Southern Baptists agree to create new ways to further reform of sexual abuse
Creation of task force, tracking accused church workers proposed
ANAHEIM, California — The Southern Baptist Convention voted overwhelmingly Tuesday to create a way to track pastors and other church workers credibly accused of sex abuse and launch a new task force to oversee further reforms in the nation’s largest Protestant denomination.
The vote came three weeks after the release of a blockbuster report by an outside consultant on the long-simmering scandal, revealing that Southern Baptist leaders mishandled abuse cases and stonewalled victims for years.
Thousands of Southern Baptists are in Anaheim for their big national meeting.
They elected a new SBC president, Texas pastor Bart Barber, who is a staunch proponent of Southern Baptists’ conservative views but who says he has a track record of dialogue with those who disagree.
He has called for an “army of peacemakers” amid bitter political battles in the nation’s largest Protestant denomination.

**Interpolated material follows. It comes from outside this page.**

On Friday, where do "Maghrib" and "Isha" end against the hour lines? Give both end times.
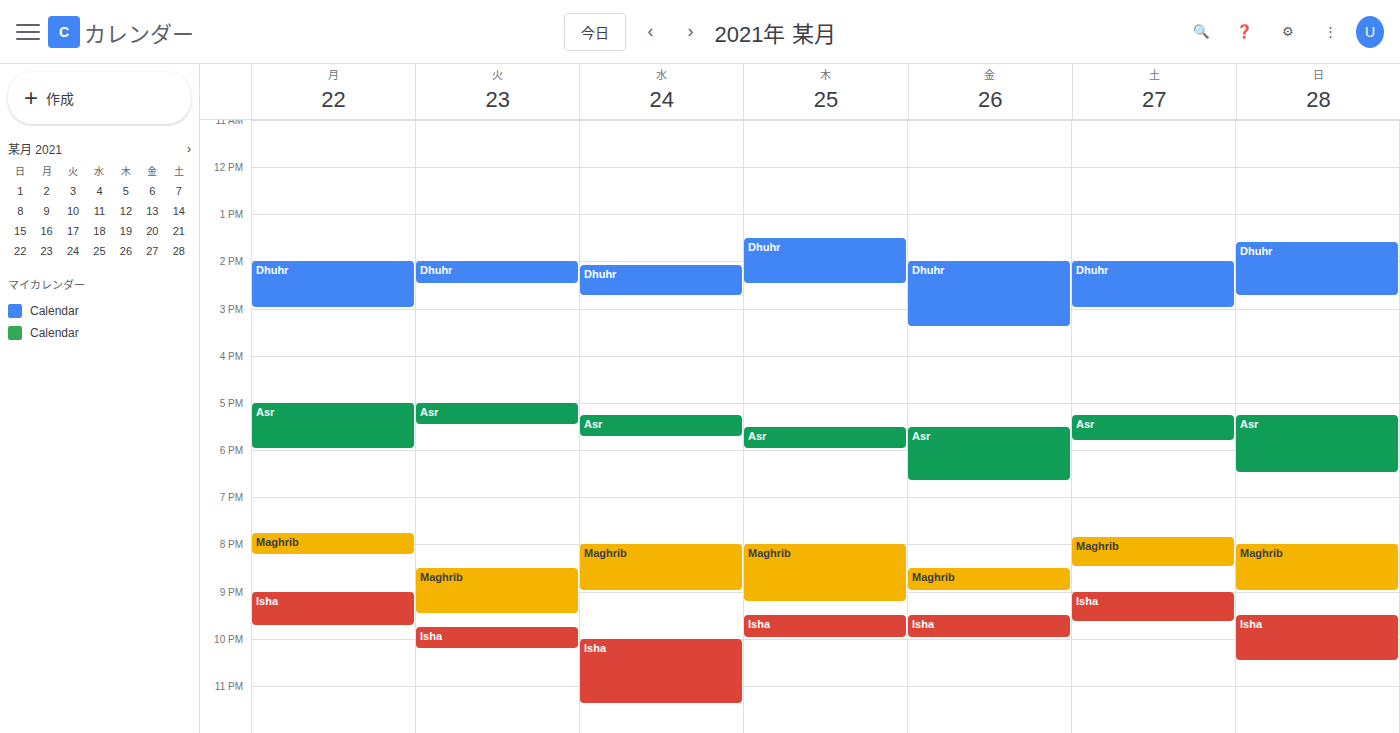
"Maghrib": 9:00 PM, exactly on the 9 PM line. "Isha": 10:00 PM, exactly on the 10 PM line.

He defeated three other candidates and ultimately prevailed in a run-off vote at the SBC’s national meeting in Anaheim. His closest rival, Tom Ascol, had complained of too much “wokeness” in the denomination and sought to move it further to the right.
Also Tuesday, the delegates debated but didn’t vote on whether to kick out one of its biggest and best-known churches — Saddleback Church, the California megachurch headed by Rick Warren, author of the blockbuster bestseller “The Purpose Driven Life” — because it ordained women pastors. The denomination’s statement of faith says the office of pastor is for men only.
Warren himself spoke briefly late in the day, alluding indirectly to the controversy by saying Baptists should unite on ambitious missionary goals.
“Are we going to keep bickering over secondary issues, or are we going to keep the main thing the main thing?” he said.
The vote on sex-abuse reforms fell short of what some survivors of abuse in Southern Baptist churches sought, such as a compensation fund for victims and a more robust and independent commission to monitor its churches’ handling — and mishandling— of abuse. And it also met opposition from some who contended the crisis was overhyped and that it interfered with Baptist churches’ independence.
But Bruce Frank, who led the task force that recommended the reforms, made an emotional plea for church representatives to accept them as their twoday annual gathering got underway. He called the steps the “bare minimum,” adding it will take time to change the SBC’s culture.
He challenged those who would say these steps interfere with Baptists’ focus on missions, saying that “protecting the sheep from the wolves” is essential to mission.
“How are you going to tell a watching world that Jesus died for them … when his church won’t even do its very best to protect them?” Frank asked.